*** Block opens ***
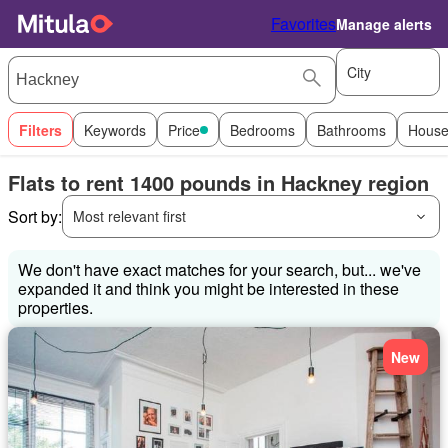
Favorites
Manage alerts
City
Filters
Keywords
Price
Bedrooms
Bathrooms
House
Flats to rent 1400 pounds in Hackney region
Sort by:
Most relevant first
We don't have exact matches for your search, but... we've
expanded it and think you might be interested in these
properties.
New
*** Block closes ***
• _Requirement_
What is needed is an exact printout of all the entries, without the pictures.

• _Exercise answer_
Favorites
Manage alerts
City
Filters
Keywords
Price
Bedrooms
Bathrooms
House
Flats to rent 1400 pounds in Hackney region
Sort by:
Most relevant first
We don't have exact matches for your search, but... we've
expanded it and think you might be interested in these
properties.
New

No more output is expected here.